READING TEXT:

──────────────────────────────

Originally from Zambia, Jim completed a broad and practical portfolio postgraduate medical training both in the UK and South Africa. He has since lived and worked in a number of African countries, both in rural hospitals and as a ‘hands on’ public health doctor.
Intrigued by the gulf that often exists between Western and African traditional medicine, Jim for some years pursued a parallel career in ethnobotany (the study of the traditional knowledge and uses of plants by local people). After an MSc at the Royal Botanic Gardens Edinburgh, where he researched the ethnobotany of Socotra, Jim set off on an expedition with a Malagasy research partner to make contact with the elusive Mikea forest people of SW Madagascar and to explore their plant uses. This evolved into a 5-year applied ethnobotanical research, community development and conservation project, working with the Mikea and their healers on local priorities such as a fully ambulatory DOTS-TB programme in the forest appropriate to their semi-nomadic, foraging and hunting lifestyle and needs, a fair-trade honey project and a community conservation area (now a new national park). He has also similarly collaborated at various times with traditional healers in KwaZulu-Natal and Northern Mozambique on TB and HIV treatment support, bilharzia (schistosomiasis) elimination and mental health.

──────────────────────────────

DATA:
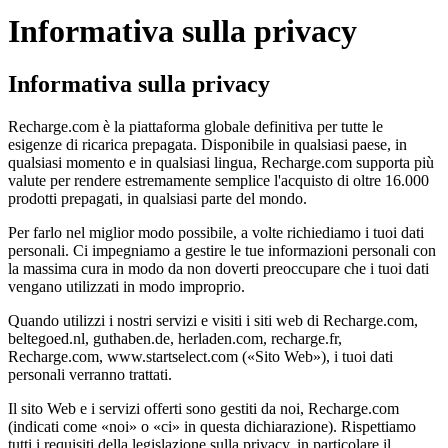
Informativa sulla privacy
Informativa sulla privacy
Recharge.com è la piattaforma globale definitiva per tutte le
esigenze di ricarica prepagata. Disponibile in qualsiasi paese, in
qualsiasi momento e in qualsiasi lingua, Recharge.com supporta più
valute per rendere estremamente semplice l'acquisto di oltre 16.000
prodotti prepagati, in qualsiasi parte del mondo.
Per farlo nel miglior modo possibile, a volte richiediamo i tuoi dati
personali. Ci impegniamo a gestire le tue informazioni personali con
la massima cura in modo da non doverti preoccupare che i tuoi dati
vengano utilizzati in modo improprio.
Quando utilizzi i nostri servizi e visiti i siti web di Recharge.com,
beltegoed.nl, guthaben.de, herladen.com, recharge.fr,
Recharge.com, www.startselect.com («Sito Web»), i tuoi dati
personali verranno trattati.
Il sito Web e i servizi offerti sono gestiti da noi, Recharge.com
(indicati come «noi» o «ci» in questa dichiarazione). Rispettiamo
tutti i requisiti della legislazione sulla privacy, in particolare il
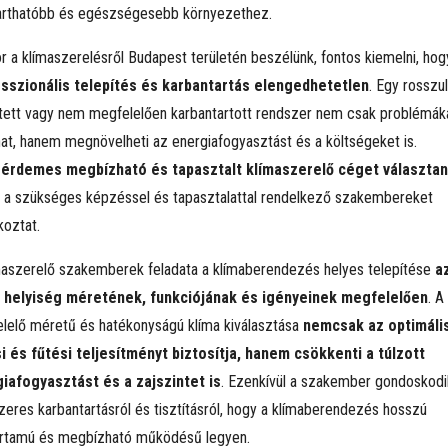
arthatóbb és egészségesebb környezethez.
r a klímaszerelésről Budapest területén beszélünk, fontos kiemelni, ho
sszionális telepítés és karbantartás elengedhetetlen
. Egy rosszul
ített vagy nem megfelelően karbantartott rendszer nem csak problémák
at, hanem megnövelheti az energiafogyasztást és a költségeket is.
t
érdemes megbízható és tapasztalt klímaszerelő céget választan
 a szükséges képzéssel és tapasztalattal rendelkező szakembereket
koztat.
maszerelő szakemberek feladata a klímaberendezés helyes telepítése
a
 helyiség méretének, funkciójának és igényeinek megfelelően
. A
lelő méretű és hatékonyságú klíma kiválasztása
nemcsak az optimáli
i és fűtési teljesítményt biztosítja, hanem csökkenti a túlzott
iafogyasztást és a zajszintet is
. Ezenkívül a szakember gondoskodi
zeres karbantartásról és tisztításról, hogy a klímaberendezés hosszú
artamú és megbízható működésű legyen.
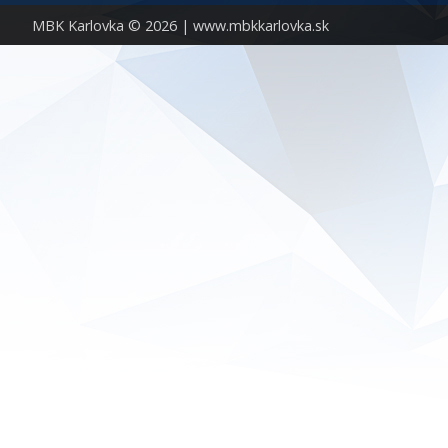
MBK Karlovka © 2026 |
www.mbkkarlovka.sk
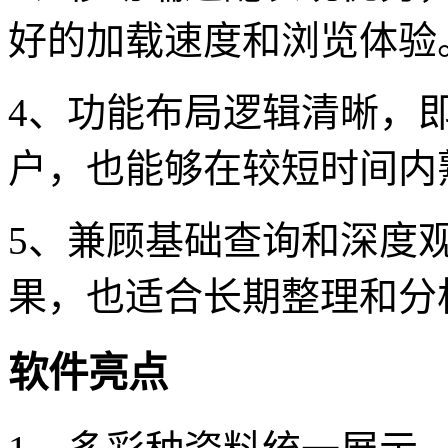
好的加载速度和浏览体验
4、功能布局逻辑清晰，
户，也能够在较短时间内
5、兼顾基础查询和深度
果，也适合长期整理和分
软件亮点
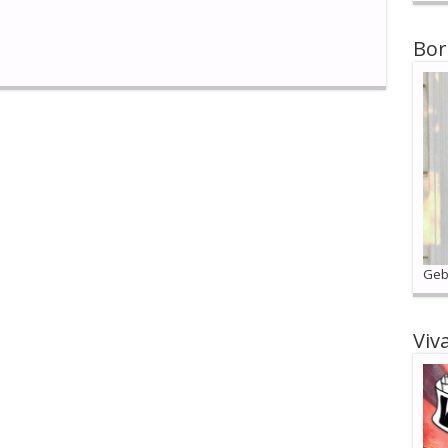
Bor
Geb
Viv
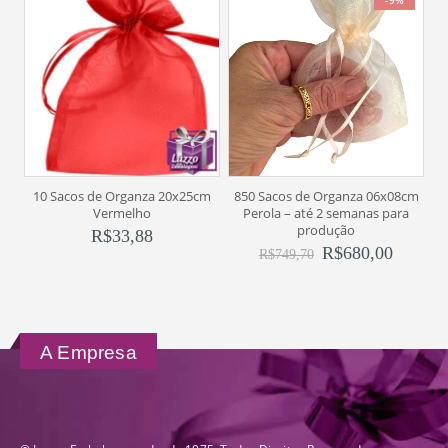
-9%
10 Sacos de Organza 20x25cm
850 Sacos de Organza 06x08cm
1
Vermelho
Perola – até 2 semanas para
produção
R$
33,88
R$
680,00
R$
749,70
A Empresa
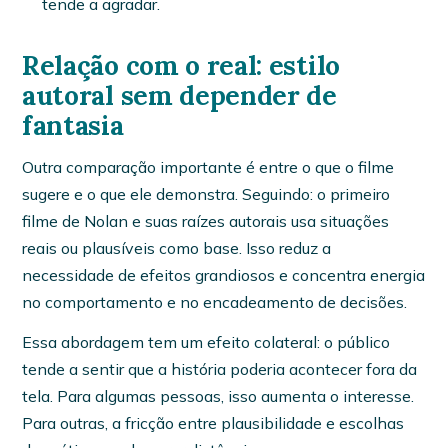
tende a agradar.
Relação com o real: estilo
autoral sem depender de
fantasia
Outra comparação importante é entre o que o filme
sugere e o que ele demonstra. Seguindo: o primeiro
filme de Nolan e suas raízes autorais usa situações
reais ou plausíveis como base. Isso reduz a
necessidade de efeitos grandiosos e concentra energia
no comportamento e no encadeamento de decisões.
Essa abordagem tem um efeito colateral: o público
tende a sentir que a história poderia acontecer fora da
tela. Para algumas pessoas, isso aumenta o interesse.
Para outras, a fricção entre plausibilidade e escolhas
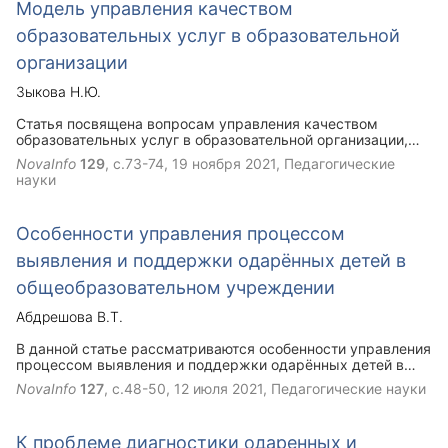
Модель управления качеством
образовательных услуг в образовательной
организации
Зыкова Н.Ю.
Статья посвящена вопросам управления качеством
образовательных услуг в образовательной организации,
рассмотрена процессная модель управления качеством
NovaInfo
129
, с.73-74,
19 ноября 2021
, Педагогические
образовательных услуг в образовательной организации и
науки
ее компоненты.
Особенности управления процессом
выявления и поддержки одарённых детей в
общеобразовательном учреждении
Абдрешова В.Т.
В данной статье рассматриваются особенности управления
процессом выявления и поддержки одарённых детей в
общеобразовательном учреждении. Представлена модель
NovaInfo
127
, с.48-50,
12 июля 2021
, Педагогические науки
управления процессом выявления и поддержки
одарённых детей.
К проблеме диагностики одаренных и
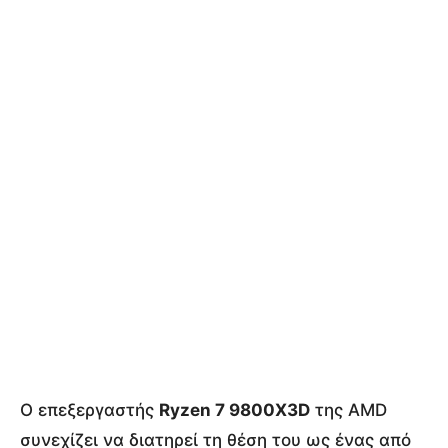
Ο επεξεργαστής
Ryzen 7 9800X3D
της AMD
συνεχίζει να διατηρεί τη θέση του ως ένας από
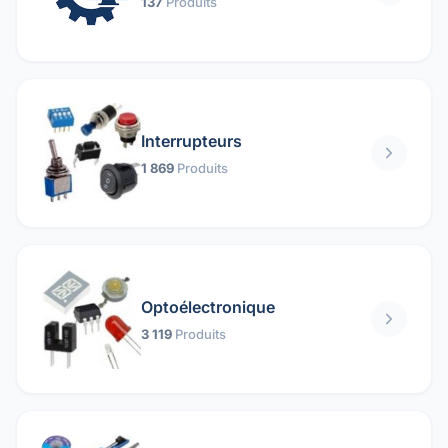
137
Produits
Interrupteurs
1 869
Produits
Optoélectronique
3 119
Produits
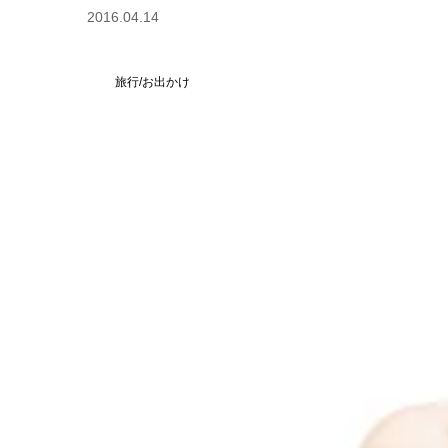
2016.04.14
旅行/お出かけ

──────────────────────────────

PROBLEM SET:
• A. Copy the part of the biography of Jim from "Originally from Zambia, Jim" up to and including "public health doctor.".
• B. Pick up the biography of Jim after its final sentence and continue it.

ACTIVITY ANSWERS:
• A.
Originally from Zambia, Jim completed a broad and practical portfolio postgraduate medical training both in the UK and South Africa. He has since lived and worked in a number of African countries, both in rural hospitals and as a ‘hands on’ public health doctor.

• B.
From his early years in Africa, Jim has had the privilege to explore some of the more remote corners and waterways of Africa, Madagascar and South America, mostly independently. In addition, he has led and/or acted as expedition doctor to research and artwork expeditions, canoe and walking safaris and botanical tours to Belize, Madagascar (x7), Mozambique (x2), Tanzania and the Peruvian Amazon.
Jim now works as an independent Consultant in Travel & Expedition Medicine in a specialist travel clinic in Edinburgh. He also teaches and is an examiner for the Faculty of Travel Medicine courses in Glasgow and is a member of the Leadership Council of the ISTM Special Interest Group on Expedition & Wilderness Medicine. However, he still manages to get back to the bush whenever he can find a suitable excuse…
After a recent collaboration with a local vet team on Ibo island, Mozambique, Jim’s current passion and ’retirement’ plans involve doing more more community-led rabies elimination work in Africa, firstly to protect the lives of local children and adults, but also partly to save the critically endangered African wild dog (a.k.a. painted wolf or Lycaon pictus) from extinction.